Task directions
Rewrite all of the data below with "collectors" switched to "collected by" wherever it occurs, keeping everything else the same. Leave the pictures out of your answer.

(Data items)
# # # # #
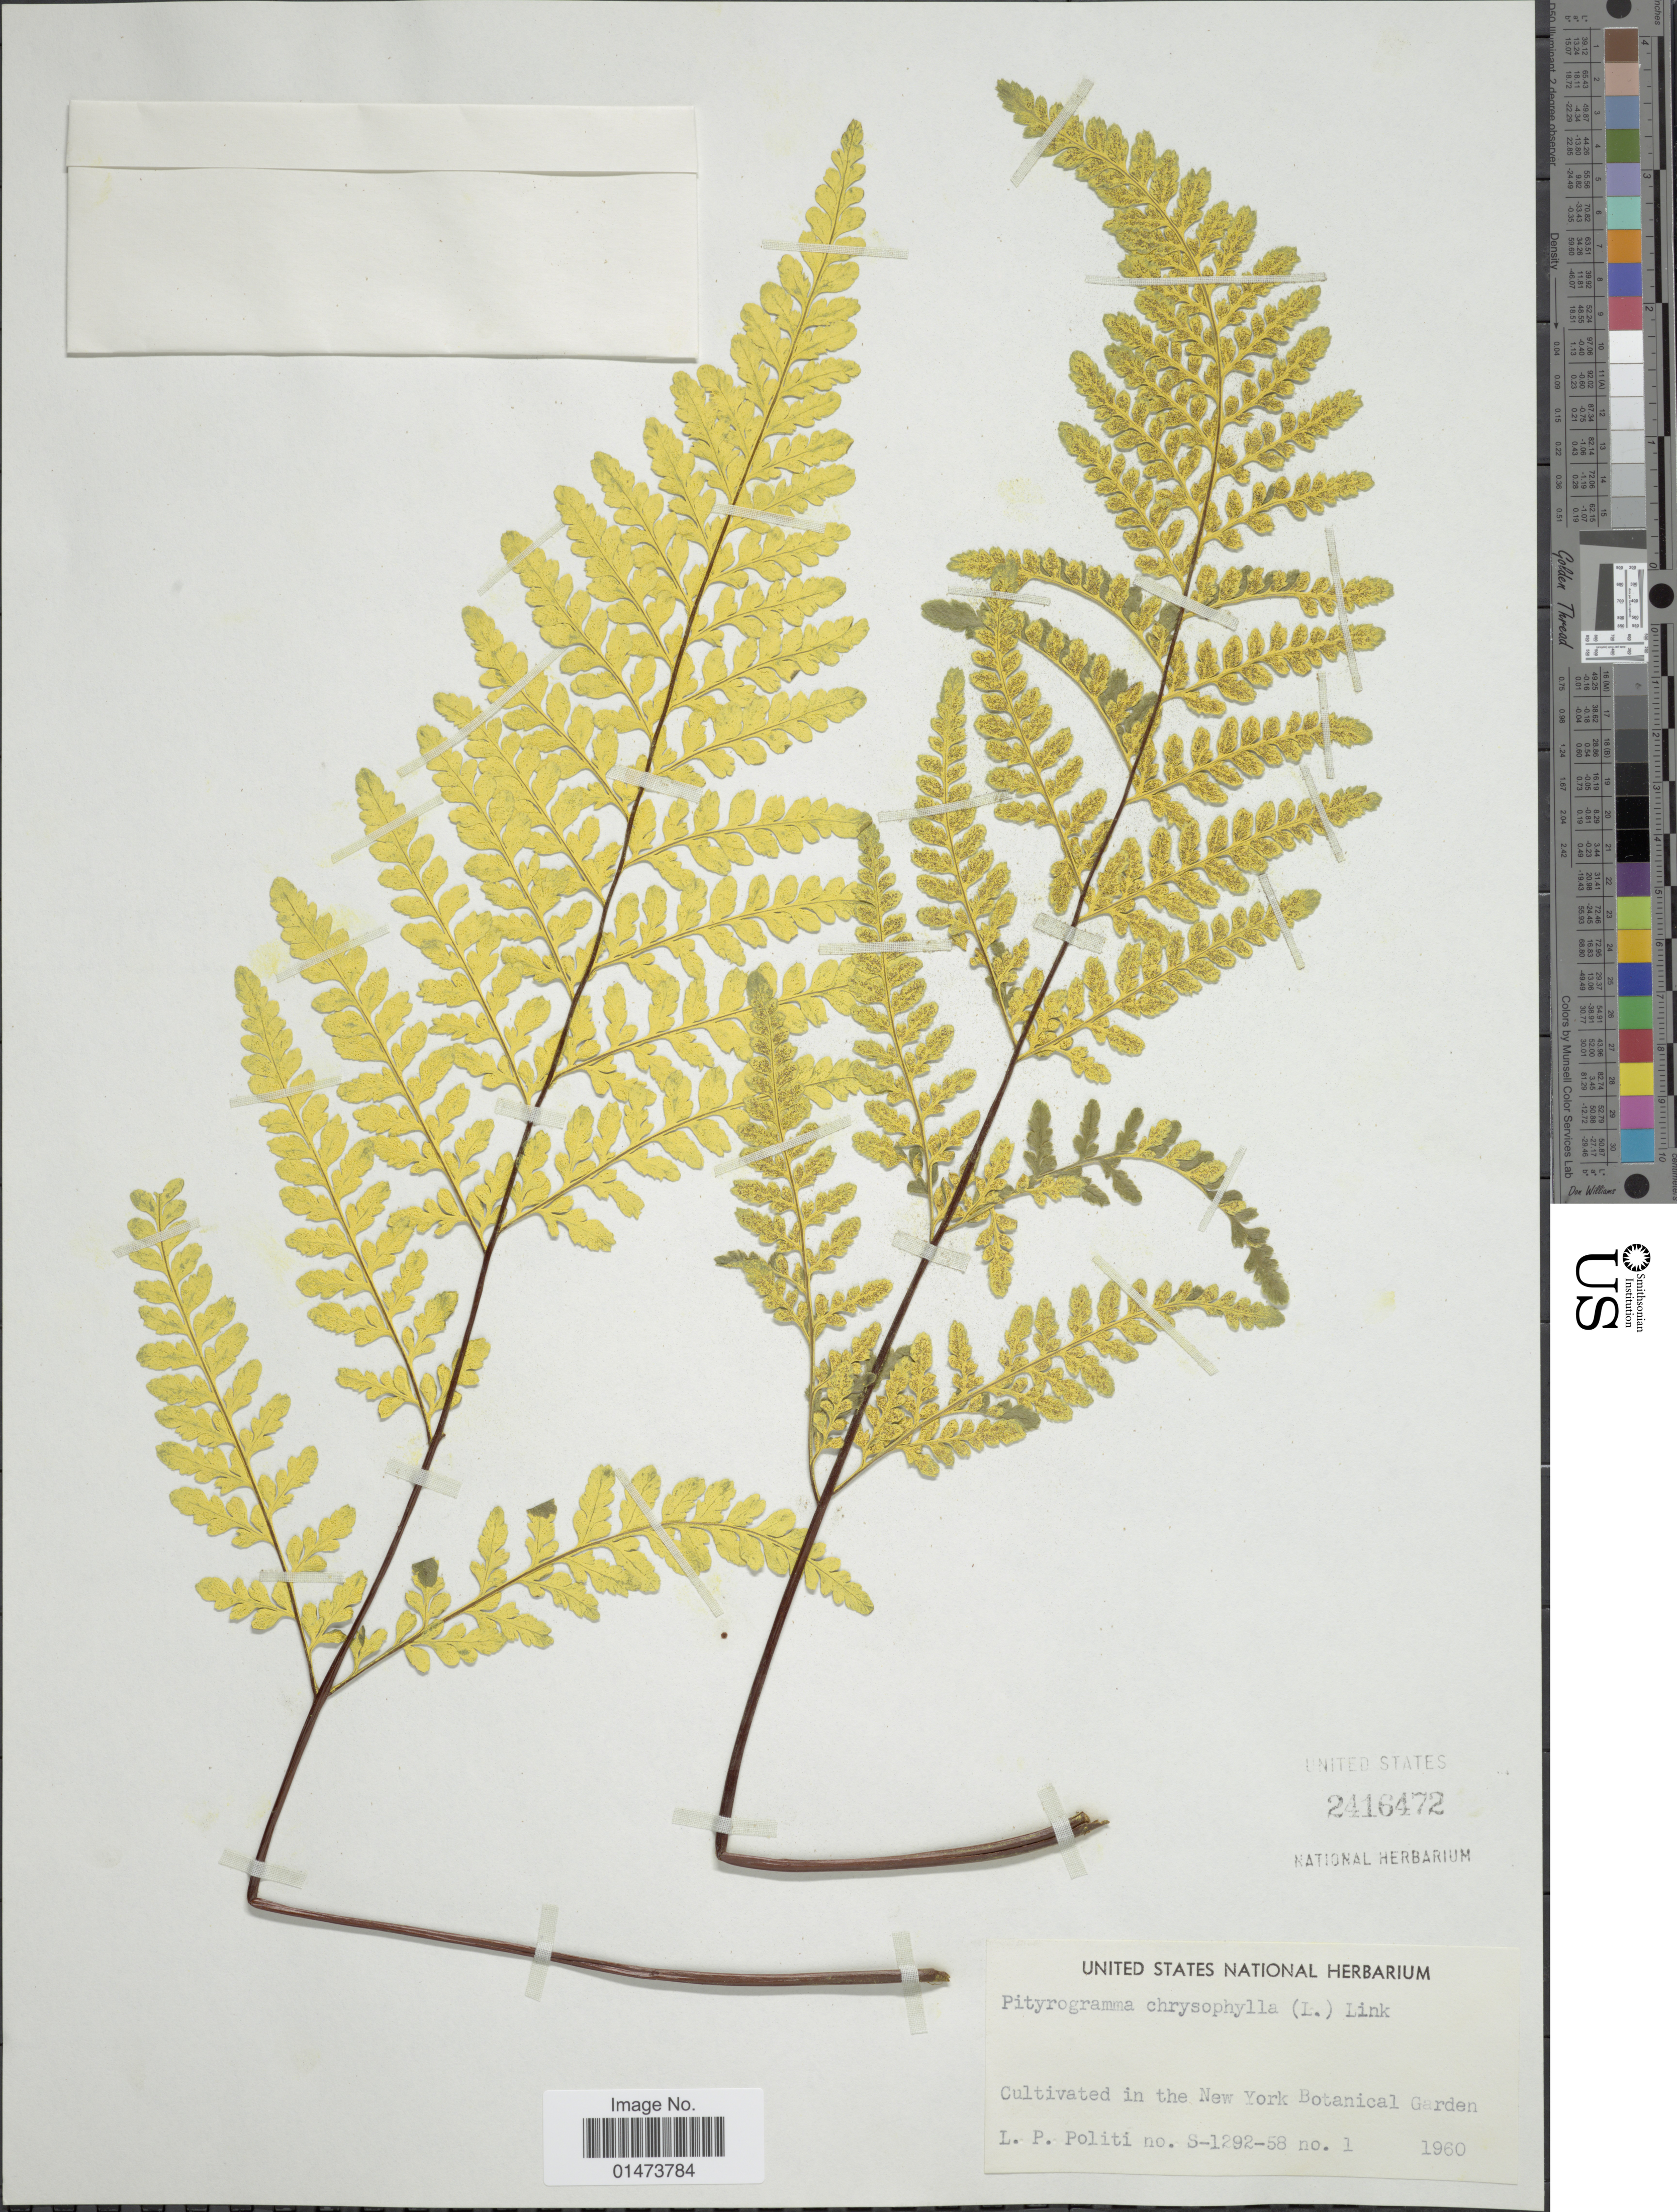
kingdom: Plantae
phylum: Tracheophyta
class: Polypodiopsida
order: Polypodiales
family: Pteridaceae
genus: Pityrogramma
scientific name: Pityrogramma chrysophylla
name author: (Sw.) Link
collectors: L. Politi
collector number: S-1292-58 /1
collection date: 1960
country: United States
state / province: New York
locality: New york Botanical Garden.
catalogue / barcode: US 2416472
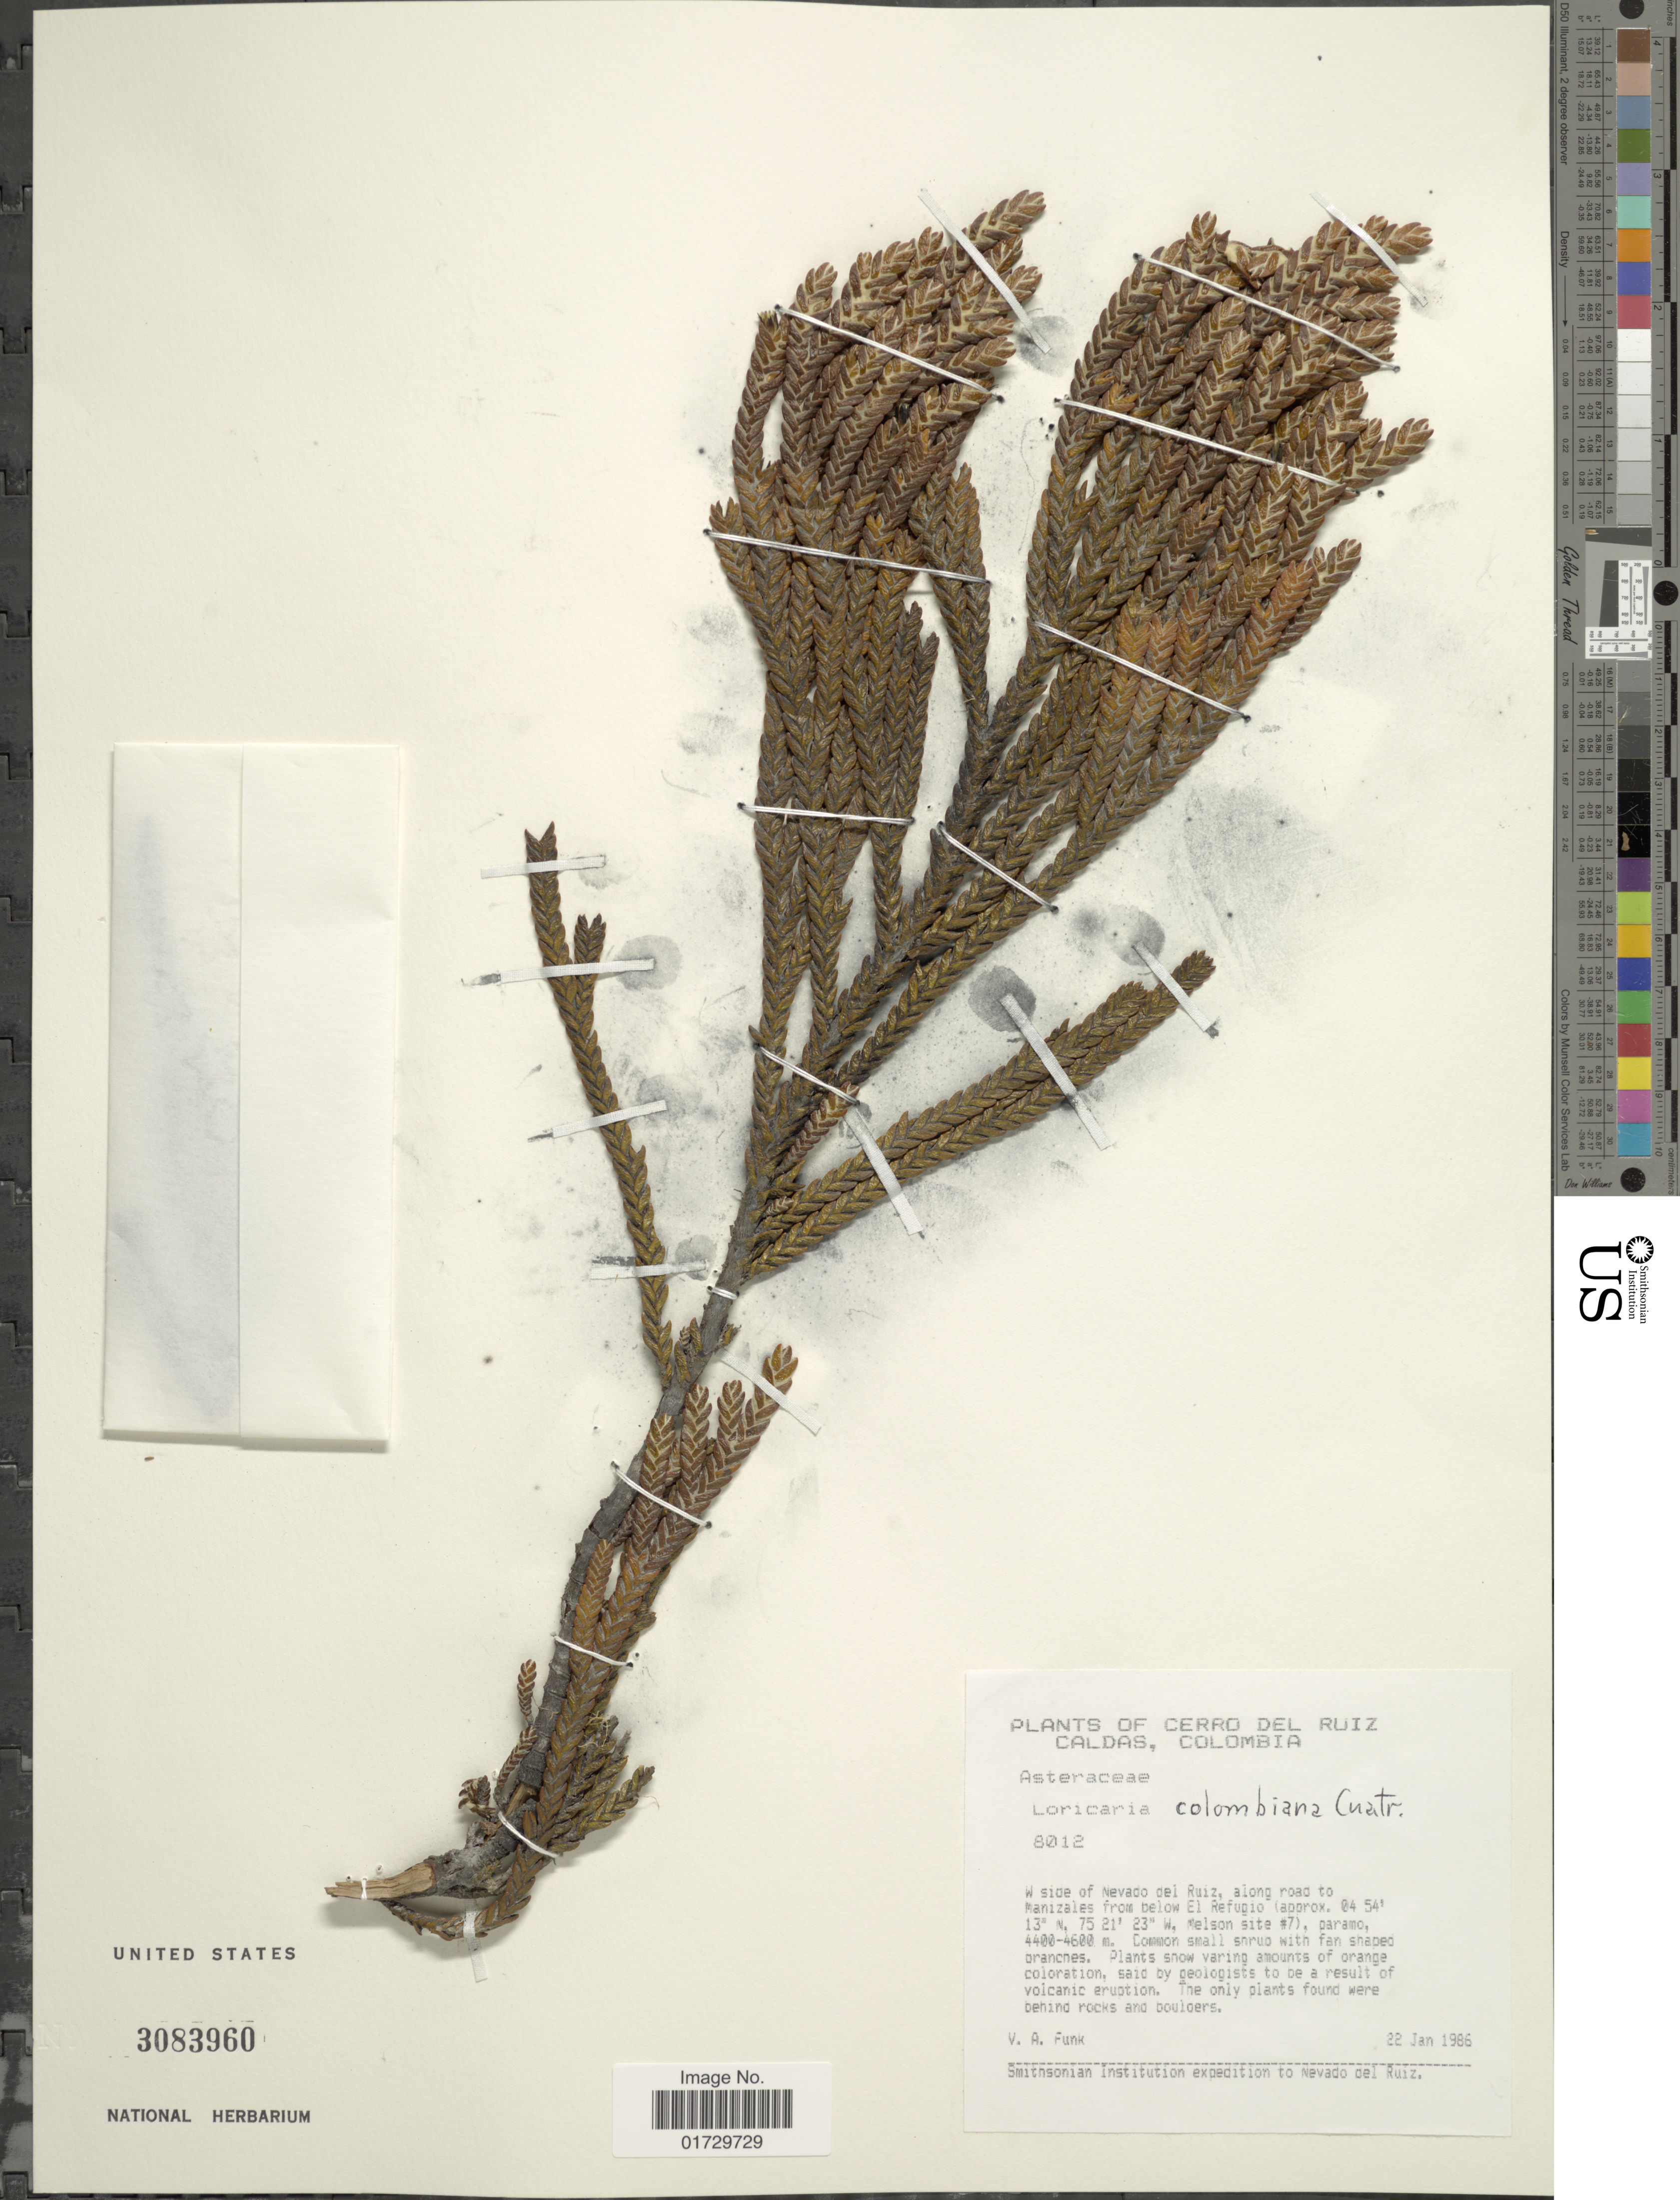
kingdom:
# # # # #
Exercise answer
kingdom: Plantae
phylum: Tracheophyta
class: Polypodiopsida
order: Polypodiales
family: Pteridaceae
genus: Pityrogramma
scientific name: Pityrogramma chrysophylla
name author: (Sw.) Link
collected by: L. Politi
collector number: S-1292-58 /1
collection date: 1960
country: United States
state / province: New York
locality: New york Botanical Garden.
catalogue / barcode: US 2416472
kingdom:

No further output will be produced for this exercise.